An expert advisory panel to the U.S. Food and Drug Administration has decided not to recommend the agency issue a strong warning against the general use of steroid injections for back pain.

The shots are commonly used to treat back pain, but they have never been approved for this use by the FDA.

As reported by the New York Times, the panel of experts said that only in one type of procedure – a specific type of neck injection – could the risk of the shots possibly outweigh a possible benefit.

That procedure is one where the needle comes close to a grouping of small arteries in the neck. Those types of injections could raise the odds of a blocked artery, and are not used by most doctors, the Times reported.

Experts, however have been divided for years on whether steroid shots actually ease back pain.

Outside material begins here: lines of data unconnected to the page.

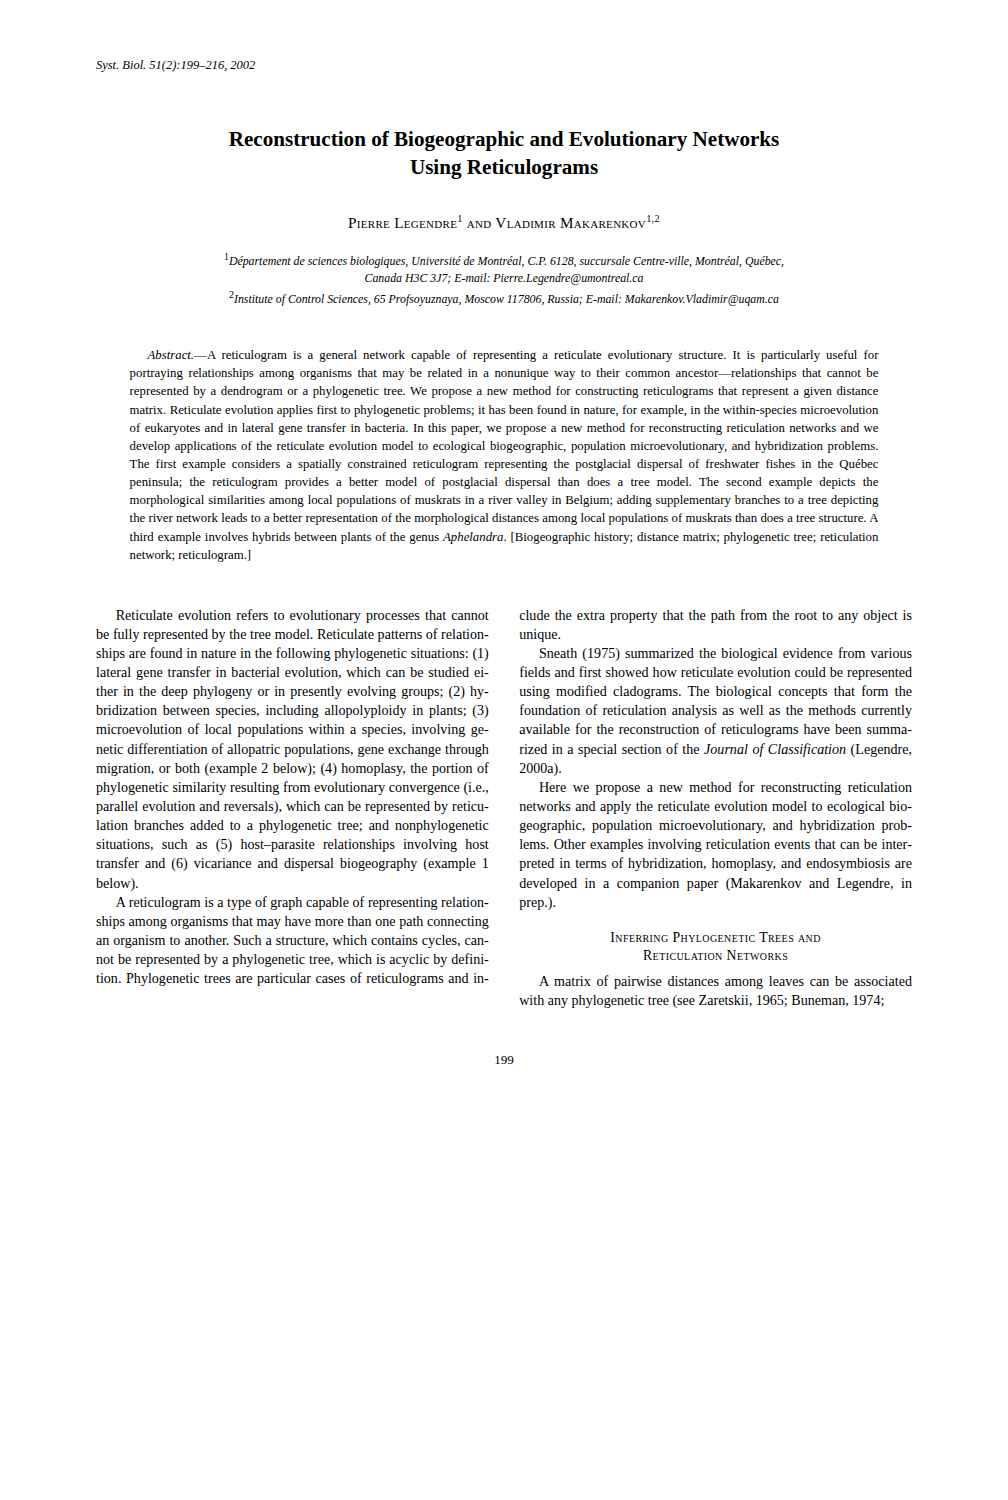Syst. Biol. 51(2):199–216, 2002
Reconstruction of Biogeographic and Evolutionary Networks
Using Reticulograms
Pierre Legendre1 and Vladimir Makarenkov1,2
1Département de sciences biologiques, Université de Montréal, C.P. 6128, succursale Centre-ville, Montréal, Québec,
Canada H3C 3J7; E-mail: Pierre.Legendre@umontreal.ca
2Institute of Control Sciences, 65 Profsoyuznaya, Moscow 117806, Russia; E-mail: Makarenkov.Vladimir@uqam.ca
Abstract.—A reticulogram is a general network capable of representing a reticulate evolutionary structure. It is particularly useful for portraying relationships among organisms that may be related in a nonunique way to their common ancestor—relationships that cannot be represented by a dendrogram or a phylogenetic tree. We propose a new method for constructing reticulograms that represent a given distance matrix. Reticulate evolution applies first to phylogenetic problems; it has been found in nature, for example, in the within-species microevolution of eukaryotes and in lateral gene transfer in bacteria. In this paper, we propose a new method for reconstructing reticulation networks and we develop applications of the reticulate evolution model to ecological biogeographic, population microevolutionary, and hybridization problems. The first example considers a spatially constrained reticulogram representing the postglacial dispersal of freshwater fishes in the Québec peninsula; the reticulogram provides a better model of postglacial dispersal than does a tree model. The second example depicts the morphological similarities among local populations of muskrats in a river valley in Belgium; adding supplementary branches to a tree depicting the river network leads to a better representation of the morphological distances among local populations of muskrats than does a tree structure. A third example involves hybrids between plants of the genus Aphelandra. [Biogeographic history; distance matrix; phylogenetic tree; reticulation network; reticulogram.]
Reticulate evolution refers to evolutionary processes that cannot be fully represented by the tree model. Reticulate patterns of relationships are found in nature in the following phylogenetic situations: (1) lateral gene transfer in bacterial evolution, which can be studied either in the deep phylogeny or in presently evolving groups; (2) hybridization between species, including allopolyploidy in plants; (3) microevolution of local populations within a species, involving genetic differentiation of allopatric populations, gene exchange through migration, or both (example 2 below); (4) homoplasy, the portion of phylogenetic similarity resulting from evolutionary convergence (i.e., parallel evolution and reversals), which can be represented by reticulation branches added to a phylogenetic tree; and nonphylogenetic situations, such as (5) host–parasite relationships involving host transfer and (6) vicariance and dispersal biogeography (example 1 below).
A reticulogram is a type of graph capable of representing relationships among organisms that may have more than one path connecting an organism to another. Such a structure, which contains cycles, cannot be represented by a phylogenetic tree, which is acyclic by definition. Phylogenetic trees are particular cases of reticulograms and include the extra property that the path from the root to any object is unique.
Sneath (1975) summarized the biological evidence from various fields and first showed how reticulate evolution could be represented using modified cladograms. The biological concepts that form the foundation of reticulation analysis as well as the methods currently available for the reconstruction of reticulograms have been summarized in a special section of the Journal of Classification (Legendre, 2000a).
Here we propose a new method for reconstructing reticulation networks and apply the reticulate evolution model to ecological biogeographic, population microevolutionary, and hybridization problems. Other examples involving reticulation events that can be interpreted in terms of hybridization, homoplasy, and endosymbiosis are developed in a companion paper (Makarenkov and Legendre, in prep.).
Inferring Phylogenetic Trees and
Reticulation Networks
A matrix of pairwise distances among leaves can be associated with any phylogenetic tree (see Zaretskii, 1965; Buneman, 1974;
199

One study published in the New England Journal of Medicine found that people who have lower back pain caused by spinal stenosis, are unlikely to get relief from steroid shots.

However, Dr. Houman Danesh, a specialist in pain management and rehabilitation and physical medicine at Mount Sinai Hospital in New York City, said he believes these injections are both safe and effective.

“Steroid injections have been practiced longer than we have had a vaccine for polio, and after six decades the FDA has decided to review the safety and efficacy of these injections,” he noted.

Danesh believes the FDA’s current interest is based on a 2012 incident, when more than 700 people contracted fungal meningitis and other infections that resulted in more than 60 deaths, all the result of a single compounding pharmacy distributing steroids contaminated with a fungus that caused these complications.

“Steroid injections are a safe and effective means of treating nerve irritation in the spine,” he added.